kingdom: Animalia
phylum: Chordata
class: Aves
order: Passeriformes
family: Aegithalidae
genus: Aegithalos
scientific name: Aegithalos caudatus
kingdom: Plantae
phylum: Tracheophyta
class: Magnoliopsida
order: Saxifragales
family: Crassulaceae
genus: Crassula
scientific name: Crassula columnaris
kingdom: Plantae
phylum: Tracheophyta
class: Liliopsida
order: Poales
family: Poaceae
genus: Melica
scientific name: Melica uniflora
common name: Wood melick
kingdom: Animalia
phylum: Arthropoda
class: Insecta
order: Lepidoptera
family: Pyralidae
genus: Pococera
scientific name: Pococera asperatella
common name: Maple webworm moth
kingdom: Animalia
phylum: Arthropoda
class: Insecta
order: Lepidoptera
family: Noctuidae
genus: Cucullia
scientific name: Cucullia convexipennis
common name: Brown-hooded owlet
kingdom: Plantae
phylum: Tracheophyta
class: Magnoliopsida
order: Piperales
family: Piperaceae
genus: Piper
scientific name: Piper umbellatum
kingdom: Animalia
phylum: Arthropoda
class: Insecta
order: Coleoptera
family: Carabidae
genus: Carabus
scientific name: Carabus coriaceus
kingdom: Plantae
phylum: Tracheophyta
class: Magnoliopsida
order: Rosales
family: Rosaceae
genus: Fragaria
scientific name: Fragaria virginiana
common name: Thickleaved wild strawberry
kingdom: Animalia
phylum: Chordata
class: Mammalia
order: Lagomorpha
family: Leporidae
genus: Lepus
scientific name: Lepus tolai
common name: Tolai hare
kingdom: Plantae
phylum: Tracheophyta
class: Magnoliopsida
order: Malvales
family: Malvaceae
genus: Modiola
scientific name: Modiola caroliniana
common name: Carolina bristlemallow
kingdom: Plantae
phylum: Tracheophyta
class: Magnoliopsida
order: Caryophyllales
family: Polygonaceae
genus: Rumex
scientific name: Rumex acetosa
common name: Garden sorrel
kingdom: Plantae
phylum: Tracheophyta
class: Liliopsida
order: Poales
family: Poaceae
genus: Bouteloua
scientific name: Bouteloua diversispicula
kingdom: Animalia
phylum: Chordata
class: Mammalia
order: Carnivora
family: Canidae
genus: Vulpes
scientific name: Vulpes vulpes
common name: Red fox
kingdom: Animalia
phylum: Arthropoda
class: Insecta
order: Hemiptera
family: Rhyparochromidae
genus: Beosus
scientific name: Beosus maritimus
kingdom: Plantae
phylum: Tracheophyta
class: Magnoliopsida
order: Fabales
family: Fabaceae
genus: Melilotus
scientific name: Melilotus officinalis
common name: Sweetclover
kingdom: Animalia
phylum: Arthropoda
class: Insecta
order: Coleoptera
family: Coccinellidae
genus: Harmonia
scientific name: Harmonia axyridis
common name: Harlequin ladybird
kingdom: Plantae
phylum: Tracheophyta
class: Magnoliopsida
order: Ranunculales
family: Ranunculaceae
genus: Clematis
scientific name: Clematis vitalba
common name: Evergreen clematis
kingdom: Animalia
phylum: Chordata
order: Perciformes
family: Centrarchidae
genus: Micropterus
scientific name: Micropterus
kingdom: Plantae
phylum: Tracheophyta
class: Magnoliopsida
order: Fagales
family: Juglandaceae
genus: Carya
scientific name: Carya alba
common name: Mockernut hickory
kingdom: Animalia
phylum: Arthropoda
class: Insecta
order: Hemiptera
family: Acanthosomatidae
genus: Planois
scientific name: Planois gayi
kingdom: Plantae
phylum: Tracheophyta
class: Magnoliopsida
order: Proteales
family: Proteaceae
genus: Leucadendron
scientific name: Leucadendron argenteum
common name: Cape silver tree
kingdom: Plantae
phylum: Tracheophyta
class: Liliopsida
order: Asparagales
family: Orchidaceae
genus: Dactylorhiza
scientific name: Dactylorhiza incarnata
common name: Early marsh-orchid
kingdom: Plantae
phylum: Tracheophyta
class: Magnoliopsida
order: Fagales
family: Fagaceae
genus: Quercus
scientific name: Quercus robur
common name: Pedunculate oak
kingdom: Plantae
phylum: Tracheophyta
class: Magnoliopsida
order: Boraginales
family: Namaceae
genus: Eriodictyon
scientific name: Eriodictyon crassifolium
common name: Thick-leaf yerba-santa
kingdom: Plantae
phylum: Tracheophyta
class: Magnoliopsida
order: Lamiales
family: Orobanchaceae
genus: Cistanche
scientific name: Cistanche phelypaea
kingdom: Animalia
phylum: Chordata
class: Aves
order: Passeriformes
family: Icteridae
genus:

***

**PROBLEM DESCRIPTION**: Rewrite every line of the data above as a numbered list, omitting any blank lines.

**SOLUTION FOR THIS TASK**:
1. kingdom: Animalia
2. phylum: Chordata
3. class: Aves
4. order: Passeriformes
5. family: Aegithalidae
6. genus: Aegithalos
7. scientific name: Aegithalos caudatus
8. kingdom: Plantae
9. phylum: Tracheophyta
10. class: Magnoliopsida
11. order: Saxifragales
12. family: Crassulaceae
13. genus: Crassula
14. scientific name: Crassula columnaris
15. kingdom: Plantae
16. phylum: Tracheophyta
17. class: Liliopsida
18. order: Poales
19. family: Poaceae
20. genus: Melica
21. scientific name: Melica uniflora
22. common name: Wood melick
23. kingdom: Animalia
24. phylum: Arthropoda
25. class: Insecta
26. order: Lepidoptera
27. family: Pyralidae
28. genus: Pococera
29. scientific name: Pococera asperatella
30. common name: Maple webworm moth
31. kingdom: Animalia
32. phylum: Arthropoda
33. class: Insecta
34. order: Lepidoptera
35. family: Noctuidae
36. genus: Cucullia
37. scientific name: Cucullia convexipennis
38. common name: Brown-hooded owlet
39. kingdom: Plantae
40. phylum: Tracheophyta
41. class: Magnoliopsida
42. order: Piperales
43. family: Piperaceae
44. genus: Piper
45. scientific name: Piper umbellatum
46. kingdom: Animalia
47. phylum: Arthropoda
48. class: Insecta
49. order: Coleoptera
50. family: Carabidae
51. genus: Carabus
52. scientific name: Carabus coriaceus
53. kingdom: Plantae
54. phylum: Tracheophyta
55. class: Magnoliopsida
56. order: Rosales
57. family: Rosaceae
58. genus: Fragaria
59. scientific name: Fragaria virginiana
60. common name: Thickleaved wild strawberry
61. kingdom: Animalia
62. phylum: Chordata
63. class: Mammalia
64. order: Lagomorpha
65. family: Leporidae
66. genus: Lepus
67. scientific name: Lepus tolai
68. common name: Tolai hare
69. kingdom: Plantae
70. phylum: Tracheophyta
71. class: Magnoliopsida
72. order: Malvales
73. family: Malvaceae
74. genus: Modiola
75. scientific name: Modiola caroliniana
76. common name: Carolina bristlemallow
77. kingdom: Plantae
78. phylum: Tracheophyta
79. class: Magnoliopsida
80. order: Caryophyllales
81. family: Polygonaceae
82. genus: Rumex
83. scientific name: Rumex acetosa
84. common name: Garden sorrel
85. kingdom: Plantae
86. phylum: Tracheophyta
87. class: Liliopsida
88. order: Poales
89. family: Poaceae
90. genus: Bouteloua
91. scientific name: Bouteloua diversispicula
92. kingdom: Animalia
93. phylum: Chordata
94. class: Mammalia
95. order: Carnivora
96. family: Canidae
97. genus: Vulpes
98. scientific name: Vulpes vulpes
99. common name: Red fox
100. kingdom: Animalia
101. phylum: Arthropoda
102. class: Insecta
103. order: Hemiptera
104. family: Rhyparochromidae
105. genus: Beosus
106. scientific name: Beosus maritimus
107. kingdom: Plantae
108. phylum: Tracheophyta
109. class: Magnoliopsida
110. order: Fabales
111. family: Fabaceae
112. genus: Melilotus
113. scientific name: Melilotus officinalis
114. common name: Sweetclover
115. kingdom: Animalia
116. phylum: Arthropoda
117. class: Insecta
118. order: Coleoptera
119. family: Coccinellidae
120. genus: Harmonia
121. scientific name: Harmonia axyridis
122. common name: Harlequin ladybird
123. kingdom: Plantae
124. phylum: Tracheophyta
125. class: Magnoliopsida
126. order: Ranunculales
127. family: Ranunculaceae
128. genus: Clematis
129. scientific name: Clematis vitalba
130. common name: Evergreen clematis
131. kingdom: Animalia
132. phylum: Chordata
133. order: Perciformes
134. family: Centrarchidae
135. genus: Micropterus
136. scientific name: Micropterus
137. kingdom: Plantae
138. phylum: Tracheophyta
139. class: Magnoliopsida
140. order: Fagales
141. family: Juglandaceae
142. genus: Carya
143. scientific name: Carya alba
144. common name: Mockernut hickory
145. kingdom: Animalia
146. phylum: Arthropoda
147. class: Insecta
148. order: Hemiptera
149. family: Acanthosomatidae
150. genus: Planois
151. scientific name: Planois gayi
152. kingdom: Plantae
153. phylum: Tracheophyta
154. class: Magnoliopsida
155. order: Proteales
156. family: Proteaceae
157. genus: Leucadendron
158. scientific name: Leucadendron argenteum
159. common name: Cape silver tree
160. kingdom: Plantae
161. phylum: Tracheophyta
162. class: Liliopsida
163. order: Asparagales
164. family: Orchidaceae
165. genus: Dactylorhiza
166. scientific name: Dactylorhiza incarnata
167. common name: Early marsh-orchid
168. kingdom: Plantae
169. phylum: Tracheophyta
170. class: Magnoliopsida
171. order: Fagales
172. family: Fagaceae
173. genus: Quercus
174. scientific name: Quercus robur
175. common name: Pedunculate oak
176. kingdom: Plantae
177. phylum: Tracheophyta
178. class: Magnoliopsida
179. order: Boraginales
180. family: Namaceae
181. genus: Eriodictyon
182. scientific name: Eriodictyon crassifolium
183. common name: Thick-leaf yerba-santa
184. kingdom: Plantae
185. phylum: Tracheophyta
186. class: Magnoliopsida
187. order: Lamiales
188. family: Orobanchaceae
189. genus: Cistanche
190. scientific name: Cistanche phelypaea
191. kingdom: Animalia
192. phylum: Chordata
193. class: Aves
194. order: Passeriformes
195. family: Icteridae
196. genus:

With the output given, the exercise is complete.